▸ Given exercise: Reproduce each of the rows below word for word, without altering anything.
>> start Stored records
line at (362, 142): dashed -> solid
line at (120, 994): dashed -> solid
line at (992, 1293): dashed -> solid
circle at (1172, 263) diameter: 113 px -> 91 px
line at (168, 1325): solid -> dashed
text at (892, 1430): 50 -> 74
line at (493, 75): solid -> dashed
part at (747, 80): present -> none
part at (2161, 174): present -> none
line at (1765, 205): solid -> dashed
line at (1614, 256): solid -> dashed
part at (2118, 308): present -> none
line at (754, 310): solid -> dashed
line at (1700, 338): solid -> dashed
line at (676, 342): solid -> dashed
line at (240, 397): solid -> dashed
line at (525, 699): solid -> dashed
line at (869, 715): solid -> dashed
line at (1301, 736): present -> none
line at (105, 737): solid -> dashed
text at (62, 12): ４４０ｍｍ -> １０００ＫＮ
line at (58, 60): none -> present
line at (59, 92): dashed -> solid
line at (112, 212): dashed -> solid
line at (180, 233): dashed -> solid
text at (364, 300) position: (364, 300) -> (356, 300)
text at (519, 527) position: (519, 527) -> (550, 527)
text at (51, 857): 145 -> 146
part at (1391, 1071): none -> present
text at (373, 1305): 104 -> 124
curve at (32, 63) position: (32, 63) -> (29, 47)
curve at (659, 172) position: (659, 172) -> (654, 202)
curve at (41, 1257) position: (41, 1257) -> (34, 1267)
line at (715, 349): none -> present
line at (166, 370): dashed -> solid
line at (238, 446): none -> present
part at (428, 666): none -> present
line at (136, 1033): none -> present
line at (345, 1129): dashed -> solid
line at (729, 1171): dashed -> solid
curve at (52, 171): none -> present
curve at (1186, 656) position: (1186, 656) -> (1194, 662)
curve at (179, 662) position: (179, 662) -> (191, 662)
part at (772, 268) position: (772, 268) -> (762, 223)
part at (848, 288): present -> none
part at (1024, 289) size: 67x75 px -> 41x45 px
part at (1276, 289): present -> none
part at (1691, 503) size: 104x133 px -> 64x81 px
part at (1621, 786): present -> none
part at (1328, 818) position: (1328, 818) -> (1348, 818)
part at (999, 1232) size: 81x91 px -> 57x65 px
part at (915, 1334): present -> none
>> end Stored records
▸ Worked answer:
line at (362, 142): dashed -> solid
line at (120, 994): dashed -> solid
line at (992, 1293): dashed -> solid
circle at (1172, 263) diameter: 113 px -> 91 px
line at (168, 1325): solid -> dashed
text at (892, 1430): 50 -> 74
line at (493, 75): solid -> dashed
part at (747, 80): present -> none
part at (2161, 174): present -> none
line at (1765, 205): solid -> dashed
line at (1614, 256): solid -> dashed
part at (2118, 308): present -> none
line at (754, 310): solid -> dashed
line at (1700, 338): solid -> dashed
line at (676, 342): solid -> dashed
line at (240, 397): solid -> dashed
line at (525, 699): solid -> dashed
line at (869, 715): solid -> dashed
line at (1301, 736): present -> none
line at (105, 737): solid -> dashed
text at (62, 12): ４４０ｍｍ -> １０００ＫＮ
line at (58, 60): none -> present
line at (59, 92): dashed -> solid
line at (112, 212): dashed -> solid
line at (180, 233): dashed -> solid
text at (364, 300) position: (364, 300) -> (356, 300)
text at (519, 527) position: (519, 527) -> (550, 527)
text at (51, 857): 145 -> 146
part at (1391, 1071): none -> present
text at (373, 1305): 104 -> 124
curve at (32, 63) position: (32, 63) -> (29, 47)
curve at (659, 172) position: (659, 172) -> (654, 202)
curve at (41, 1257) position: (41, 1257) -> (34, 1267)
line at (715, 349): none -> present
line at (166, 370): dashed -> solid
line at (238, 446): none -> present
part at (428, 666): none -> present
line at (136, 1033): none -> present
line at (345, 1129): dashed -> solid
line at (729, 1171): dashed -> solid
curve at (52, 171): none -> present
curve at (1186, 656) position: (1186, 656) -> (1194, 662)
curve at (179, 662) position: (179, 662) -> (191, 662)
part at (772, 268) position: (772, 268) -> (762, 223)
part at (848, 288): present -> none
part at (1024, 289) size: 67x75 px -> 41x45 px
part at (1276, 289): present -> none
part at (1691, 503) size: 104x133 px -> 64x81 px
part at (1621, 786): present -> none
part at (1328, 818) position: (1328, 818) -> (1348, 818)
part at (999, 1232) size: 81x91 px -> 57x65 px
part at (915, 1334): present -> none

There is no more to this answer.